Page MenuHomeFreeBSD

Bump pageout_oom_seq.
Needs ReviewPublic

Authored by markj on Aug 10 2018, 4:05 PM.

Details

Reviewers
alc
kib
Summary

When an inactive queue scan fails to meet its target, we sleep
uninterruptibly. Before r308474 we slept for a half second in between
scans, the idea being to give some time for laundering to add clean
pages to the inactive queue. Now, we sleep for 0.1s. The default
oom_seq value predates the new sleep period, and can result in
spurious OOM kills when swapping to slow media. In the case that
motivated this change, a user was swapping to a USB flash drive in
addition to using it for a buildworld. Average write latency can easily
spike to over 1s when such drives are overloaded.

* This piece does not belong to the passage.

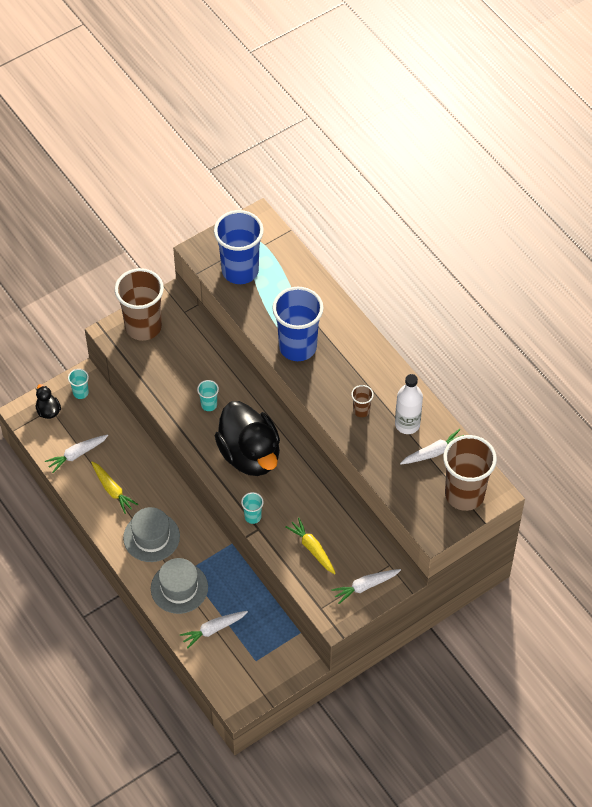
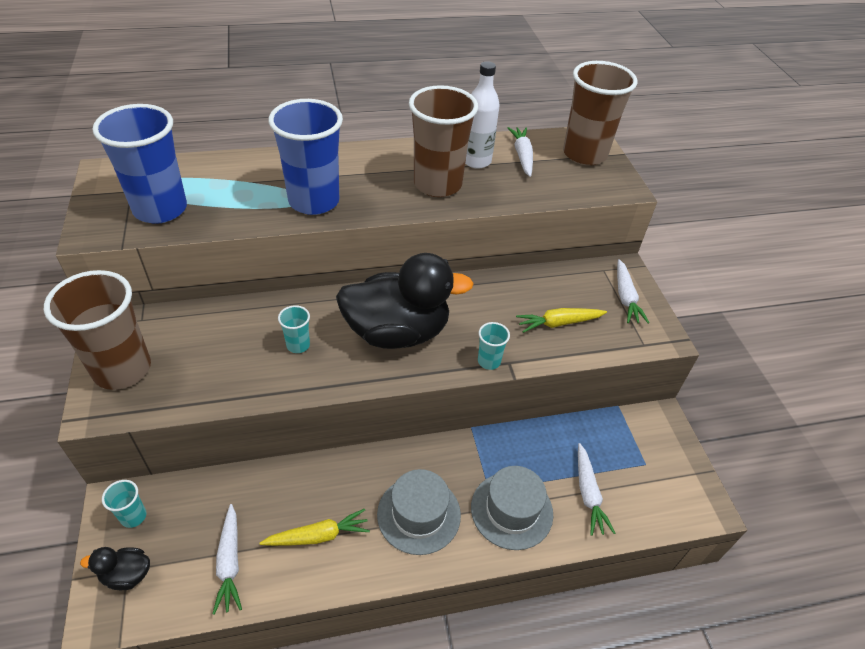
camera: 70 degrees left, 10 degrees down
(361, 410) = (437, 184): brown cup -> brown cup, size x2.29

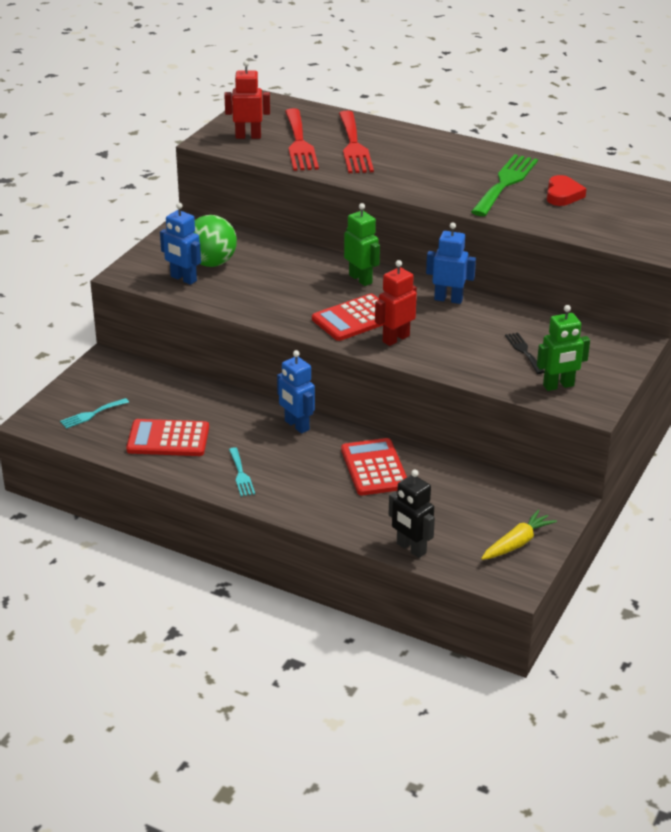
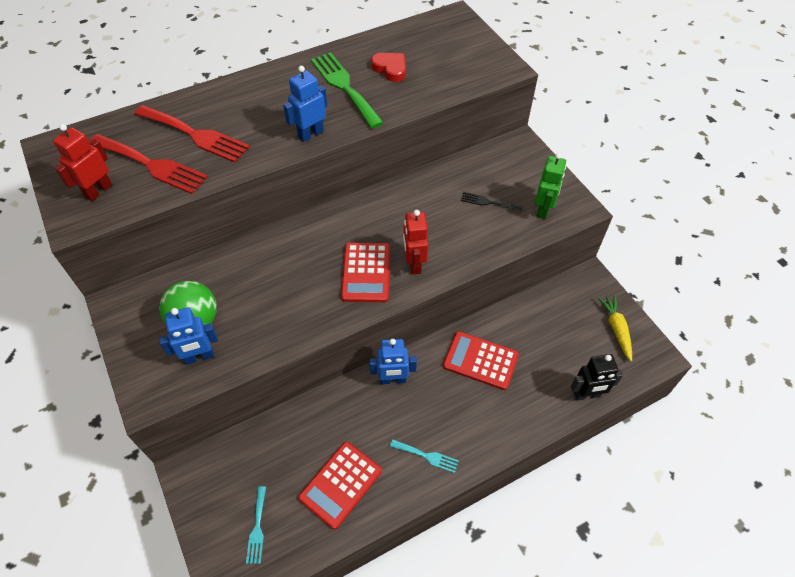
camera: 55 degrees left, 20 degrees up
(361, 279) = (315, 237): green robot -> none
(448, 299) = (388, 203): blue robot -> blue robot (310, 134)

The value of 100 effectively gives the kernel 10s to launder pages
before invoking the OOM killer.

Test Plan

The tester reported that the OOM kills he was observing went away.
(In fact, they were replaced by panics triggered by I/O failures from
the drive.)

Diff Detail

Lint
Lint OK
Unit
No Unit Test Coverage
Build Status
Buildable 18701
Build 18383: arc lint + arc unit

Event Timeline

markj created this revision.Aug 10 2018, 4:05 PM
markj edited the test plan for this revision. (Show Details)Aug 10 2018, 4:08 PM
markj added reviewers: alc, kib.
kib added a comment.Aug 10 2018, 4:49 PM

I do not object to any tuning of oom_seq, but I note that such change needs Peter' validation. The value of oom_seq is pure empirical and it was some compromise between my tests on 64M (or 32M) QEMU i386 instance and Peter' tests on the 32G+ machines. Too large values caused OOM never triggering at all, since long enough runs of pagedaemon were able to free 1-2 pages despite the system was not able to make any progress.

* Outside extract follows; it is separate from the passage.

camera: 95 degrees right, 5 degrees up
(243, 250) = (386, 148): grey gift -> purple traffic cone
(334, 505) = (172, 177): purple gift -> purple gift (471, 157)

In other words, the question is, does OOM still trigger with the bump ?

markj added a comment.Aug 10 2018, 5:17 PM
In D16659#354077, @kib wrote:

I do not object to any tuning of oom_seq, but I note that such change needs Peter' validation. The value of oom_seq is pure empirical and it was some compromise between my tests on 64M (or 32M) QEMU i386 instance and Peter' tests on the 32G+ machines. Too large values caused OOM never triggering at all, since long enough runs of pagedaemon were able to free 1-2 pages despite the system was not able to make any progress.

Hmm. This might be related to the number of active queue scans required to move pages from PQ_ACTIVE to PQ_INACTIVE. If the oom_seq value is large, the likelihood that we will deactivate and then reclaim a clean page is higher, so the system will appear to be making progress.

In other words, the question is, does OOM still trigger with the bump ?

We saw one occurrence even with the value bumped to 120, but usually the system just panicked when I/Os to the flash drive started failing. I'll admit that the scenario is a bit extreme, but the current default value of 12 means that we may trigger OOM kills if the system is unable to make progress for 1.2s. This must be too low.

alc added a comment.Aug 11 2018, 7:19 PM
In D16659#354077, @kib wrote:

I do not object to any tuning of oom_seq, but I note that such change needs Peter' validation. The value of oom_seq is pure empirical and it was some compromise between my tests on 64M (or 32M) QEMU i386 instance and Peter' tests on the 32G+ machines. Too large values caused OOM never triggering at all, since long enough runs of pagedaemon were able to free 1-2 pages despite the system was not able to make any progress.

Hmm. This might be related to the number of active queue scans required to move pages from PQ_ACTIVE to PQ_INACTIVE. If the oom_seq value is large, the likelihood that we will deactivate and then reclaim a clean page is higher, so the system will appear to be making progress.

Maybe we should resurrect the option to swap out a runnable process. That would move a bunch of pages from the active queue to the inactive queue. However, most of the pages would likely require laundering.

In other words, the question is, does OOM still trigger with the bump ?

We saw one occurrence even with the value bumped to 120, but usually the system just panicked when I/Os to the flash drive started failing. I'll admit that the scenario is a bit extreme, but the current default value of 12 means that we may trigger OOM kills if the system is unable to make progress for 1.2s. This must be too low.